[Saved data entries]
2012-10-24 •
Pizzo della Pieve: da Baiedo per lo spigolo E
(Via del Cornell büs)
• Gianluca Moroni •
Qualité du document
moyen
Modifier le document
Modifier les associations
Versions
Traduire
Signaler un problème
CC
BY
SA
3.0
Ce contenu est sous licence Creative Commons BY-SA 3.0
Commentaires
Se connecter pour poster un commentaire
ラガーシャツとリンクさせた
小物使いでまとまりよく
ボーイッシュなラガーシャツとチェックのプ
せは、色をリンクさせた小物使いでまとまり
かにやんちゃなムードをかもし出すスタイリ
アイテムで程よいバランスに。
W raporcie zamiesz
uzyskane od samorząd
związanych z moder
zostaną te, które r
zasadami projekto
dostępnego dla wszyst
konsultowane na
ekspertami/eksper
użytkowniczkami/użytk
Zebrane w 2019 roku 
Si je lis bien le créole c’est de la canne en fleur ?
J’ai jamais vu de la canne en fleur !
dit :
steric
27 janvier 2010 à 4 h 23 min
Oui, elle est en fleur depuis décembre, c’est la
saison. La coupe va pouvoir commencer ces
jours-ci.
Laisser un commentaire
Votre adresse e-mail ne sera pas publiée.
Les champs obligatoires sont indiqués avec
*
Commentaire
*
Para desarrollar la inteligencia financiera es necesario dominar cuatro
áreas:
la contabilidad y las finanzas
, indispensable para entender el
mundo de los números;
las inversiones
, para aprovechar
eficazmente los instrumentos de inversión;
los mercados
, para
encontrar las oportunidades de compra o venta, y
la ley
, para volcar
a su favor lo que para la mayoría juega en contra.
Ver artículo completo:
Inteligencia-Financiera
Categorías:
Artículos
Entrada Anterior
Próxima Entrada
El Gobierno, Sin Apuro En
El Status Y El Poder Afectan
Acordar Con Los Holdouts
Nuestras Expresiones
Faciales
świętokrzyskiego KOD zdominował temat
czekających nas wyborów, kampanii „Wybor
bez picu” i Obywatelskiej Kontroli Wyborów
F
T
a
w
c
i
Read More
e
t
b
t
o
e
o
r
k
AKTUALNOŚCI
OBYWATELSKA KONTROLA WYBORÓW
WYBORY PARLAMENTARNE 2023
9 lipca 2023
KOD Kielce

Exercise objective:
Repeat exactly the lines above from the one with "かにやんちゃなムードをかもし出すスタイリ" up to and including the one with "Oui, elle est". No other line belongs in the reply.

Written answer:
かにやんちゃなムードをかもし出すスタイリ
アイテムで程よいバランスに。
W raporcie zamiesz
uzyskane od samorząd
związanych z moder
zostaną te, które r
zasadami projekto
dostępnego dla wszyst
konsultowane na
ekspertami/eksper
użytkowniczkami/użytk
Zebrane w 2019 roku 
Si je lis bien le créole c’est de la canne en fleur ?
J’ai jamais vu de la canne en fleur !
dit :
steric
27 janvier 2010 à 4 h 23 min
Oui, elle est en fleur depuis décembre, c’est la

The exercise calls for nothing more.